Whole-life orders: The sentence that sees criminals likely to die behind bars
They will never be considered for release unless there are exceptional compassionate grounds to warrant it.
Whole-life orders are the most severe punishment available in the UK criminal justice system, for those who commit the most serious crimes.
Gun fanatic Louis De Zoysa joins the UK’s most dangerous offenders, who are likely to die behind bars, after being handed one for shooting Metropolitan Police custody sergeant Matt Ratana while handcuffed in a police cell in 2020.
He joins a list of notorious names, including Sarah Everard’s killer Wayne Couzens, necrophiliac David Fuller and quadruple murderer Damien Bendall.
A total of 69 people are currently serving one, the Ministry of Justice.
People serving their sentence in a secure hospital were included in the figures.
They will never be considered for release unless there are exceptional compassionate grounds to warrant it.
De Zoysa, 26, was found guilty of murder at Northampton Crown Court after jurors were shown distressing CCTV footage of him using a legally bought revolver to shoot Sgt Ratana.
His victim died in hospital, despite the efforts of medical staff, after being struck by two bullets in a holding cell in Croydon, south London.
The jury which convicted the former tax office data analyst was not told a shortened infantry rifle, numerous types of ammunition, a pipe gun and a dummy launcher were found at his rented property after the killing.
De Zoysa was younger at the time of the order being imposed than terrorist Ali Harbi Ali, who was also 26 when he was given a whole-life order for the murder of MP Sir David Amess in October 2021.
Last December “brutal” killer Damien Bendall received one for murdering his partner Terri Harris, 35, her daughter Lacey Bennett, 11, her son John Paul Bennett, 13, and Lacey’s friend Connie Gent, also 11, who was staying for a sleepover.
In December 2021, David Fuller was handed a whole-life tariff for the murders of Wendy Knell and Caroline Pierce in 1987 and the sexual abuse of more than 100 dead women and girls in hospital mortuaries.
Couzens’ whole-life sentence for the murder of Sarah Everard was the first time it has been imposed for a single murder of an adult not committed in the course of a terror attack.

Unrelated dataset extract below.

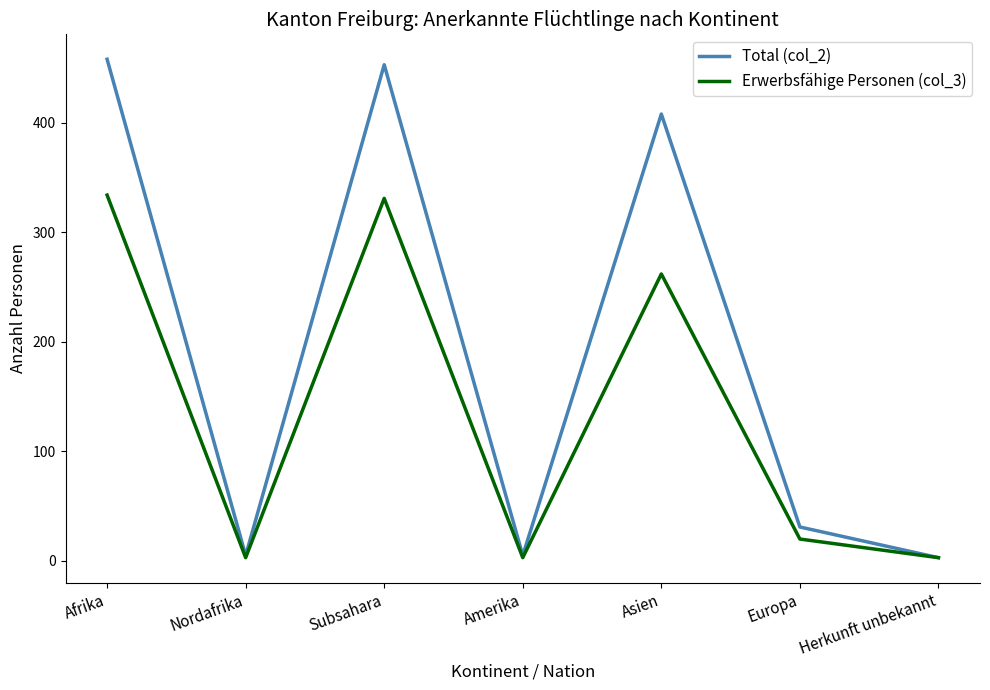

What are all the series names shown in the legend?

Total (col_2), Erwerbsfähige Personen (col_3)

Milly Dowler’s killer Levi Bellfield is serving two whole-life orders – for her murder, the killings of Marsha McDonnell and Amelie Delagrange, and the attempted murder of Kate Sheedy.

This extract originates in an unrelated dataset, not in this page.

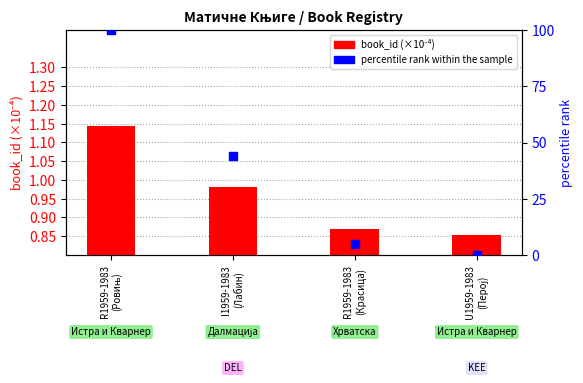

Which series reaches the minimum Y coordinate?

percentile rank within the sample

Other notorious criminals serving whole-life orders include Gloucester serial killer Rose West; Michael Adebolajo, one of Fusilier Lee Rigby’s killers; Mark Bridger, who murdered five-year-old April Jones in Wales; neo-Nazi Thomas Mair, who killed MP Jo Cox; serial killer Stephen Port and, more recently, the Reading terror attacker Khairi Saadallah, who murdered three men in a park.
Before they died, Moors murderer Ian Brady and his girlfriend Myra Hindley, Yorkshire Ripper Peter Sutcliffe and doctor Harold Shipman, thought to be one of Britain’s most prolific serial killers, were also among those serving whole-life orders.
In the past, home secretaries could issue whole-life tariffs and these are now determined by judges.
Under the Police, Crime, Sentencing and Courts Bill, which passed through Parliament last year, the Government has expanded the use of whole-life orders for premeditated murder of a child.
The reforms allow judges to hand out the maximum sentence to 18 to 20-year-olds in exceptional cases, such as for acts of terrorism leading to mass loss of life.
The act also gives judges the discretion, in exceptional circumstances, to impose a whole-life order on offenders aged 18 or over but under 21.
Manchester Arena bomb plotter Hashem Abedi, who was convicted of conspiring with his suicide bomber brother Salman Abedi over the 2017 atrocity, avoided a whole-life order because he was 21 at the time.